Consigne |
D'après l'extrait, quel objectif était poursuivi en cette période difficile ?

Extrait |
# # # # #

Des spécialistes tiqueront peut-être sur le coté fourre-tout du contenu mais, spécialiste je ne l’étais pas car historien avant tout et non sociologue, mon objectif restant en cette période difficile de garder les étudiants mobilisés durant ces cours et leur apprentissage au quotidien.

Ces sujets variés ont permis de développer diverses expériences en ligne afin de dynamiser le cours. Peut-on parler du premier jeu vidéo, décrire le premier personnage féminin dans un jeu vidéo sans « obliger » le public à les expérimenter via un émulateur en ligne ? Peut-on parler d’un musée sans pousser la porte de sa visite virtuelle ? Peut-on évoquer un ouvrage ancien, manuscrit ou incunable, sans le « toucher » du regard alors qu’il est consultable en ligne ? Tant de ressources magiques m’ont permis d’égayer le cours et de le rendre un peu plus vivant et ludique.

# # # # #

Données ci-dessous |

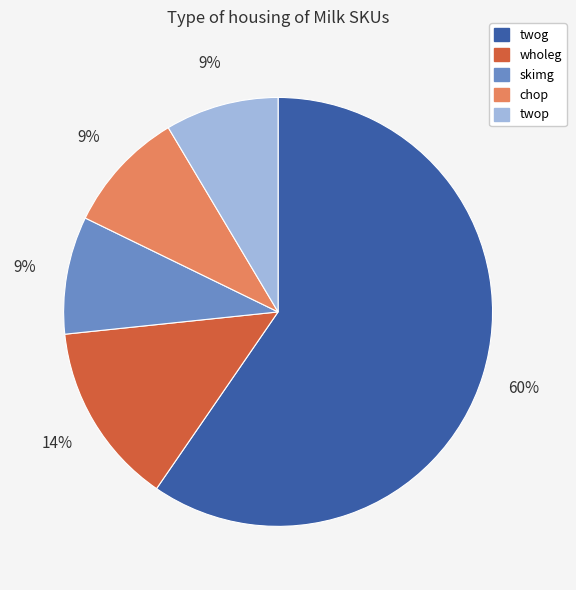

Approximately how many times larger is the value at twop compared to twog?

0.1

# # # # #

Réponse |
Garder les étudiants mobilisés durant ces cours et dans leur apprentissage au quotidien.